Gutters

Years ago, when I first conceptualized the doghouse, I decided just to have a large removable sliding hatch that extend far enough forward that the keel could be raised through the same oversized opening.  This forced several undesirable outcomes.  One is that my hatch doesn't push very far forward when opened. Another is the top of the doghouse had to be made bone straight for the entire length of the hatch and garage.  Finally, the gutters, due to their length, would not have much pitch, and might trap standing water.  I thought about lot's of creative drain solutions, but in the end, decided on a pretty standard approach, and I worked hard on keeping the whole assembly snug enough to inhibit any large influx of wave water.

After lots of sketches, my build started with the gutters and the integral garage for the slider.  One of my biggest concerns was matching the arc-shaped top of my doghouse.  I checked the as-built curvature with a deerskin template, and set to work to model my part in Rhino.  Once I had a plan put together, it was a joy to test my skills with a slightly more complicated mold on the new CNC.


Here the new CNC is going to work on a glued stack of MDF.  I started with an approximate shape, but I still filled the dust collector straight away.


From there I moved the mold over for some sanding to reduce tool marks, and added a few coats of West Systems, using the clear 207 hardener.  I used the wet on wet method, re-coating several times when tacky to build up a film gauge to sand against.

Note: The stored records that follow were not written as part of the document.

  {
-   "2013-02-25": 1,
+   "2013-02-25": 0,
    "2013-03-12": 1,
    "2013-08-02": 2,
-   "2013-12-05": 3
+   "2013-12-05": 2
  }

For my final coat of resin, as I've become accustomed on MDF molds, I added white pigment.  This can help when you want to gauge how much material you are removing.  The pic below shows the beginning of the layup.  I added some fairly significant layering along the U channel, as in addition to serving as rain gutters, this part is designed to stiffen and strengthen the roof of the doghouse.


After curing, I put the mold back on the router and cut the part directly to final outline.  The trick is to index it in the right spot.  I have some alignment pins on my machine bed that made this straightforward.

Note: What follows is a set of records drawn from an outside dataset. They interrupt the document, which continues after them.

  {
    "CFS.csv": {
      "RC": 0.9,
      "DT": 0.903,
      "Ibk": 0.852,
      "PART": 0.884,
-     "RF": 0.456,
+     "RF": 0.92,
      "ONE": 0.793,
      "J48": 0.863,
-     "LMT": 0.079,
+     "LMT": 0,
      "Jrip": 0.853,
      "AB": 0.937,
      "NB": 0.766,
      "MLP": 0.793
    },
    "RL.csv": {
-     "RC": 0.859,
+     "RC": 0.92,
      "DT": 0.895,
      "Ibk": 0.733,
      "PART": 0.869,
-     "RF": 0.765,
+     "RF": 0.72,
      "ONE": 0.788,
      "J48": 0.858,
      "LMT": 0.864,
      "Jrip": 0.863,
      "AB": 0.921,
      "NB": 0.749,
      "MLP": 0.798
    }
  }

I'm pretty excited in this pic, as this is the first dry fit of the part.  I attached it with machine screws to check it all out.  The curvature is a close match to the transverse arc of the roofline.

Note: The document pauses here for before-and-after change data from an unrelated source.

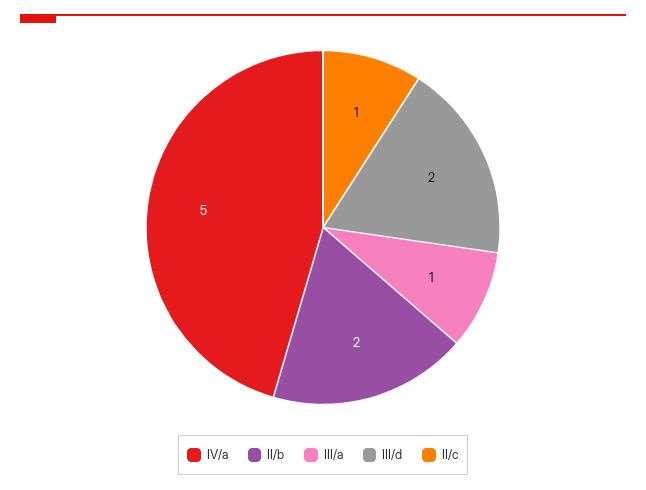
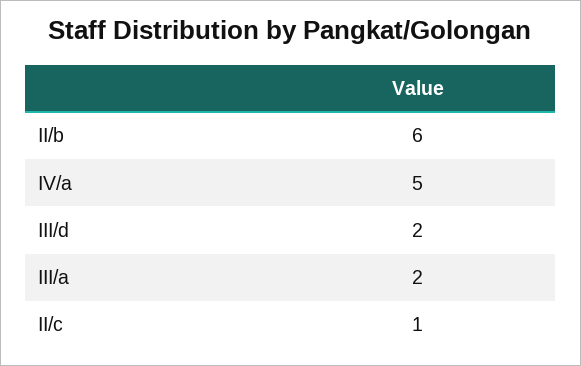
  {
    "IV/a": 5,
-   "II/b": 2,
+   "II/b": 6,
-   "III/a": 1,
+   "III/a": 2,
    "III/d": 2,
    "II/c": 1
  }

I had to adjust the front lip of the garage, so I made a trench out of some mylar film and built it up with bog, followed by some carbon to add stiffness.



For a sliders, Paul Bieker suggested I perhaps try with skived PTFE.  You can buy strips of this stuff from McMaster Carr that comes chemically etched on one side to enable bonding with epoxy.  I am somewhat worried that it's too soft to wear well, but it's slippery as hell, and it won't crack and craze like the other white plastic options.

As sanding is easier on the bench, than on the boat, I rolled some 410 on the part and did a initially fairing.

Finally, I glued the part in place.  Some of the #10 screws got pretty saturated in resin, so I got them moving and extracted with the help of an old soldiering iron.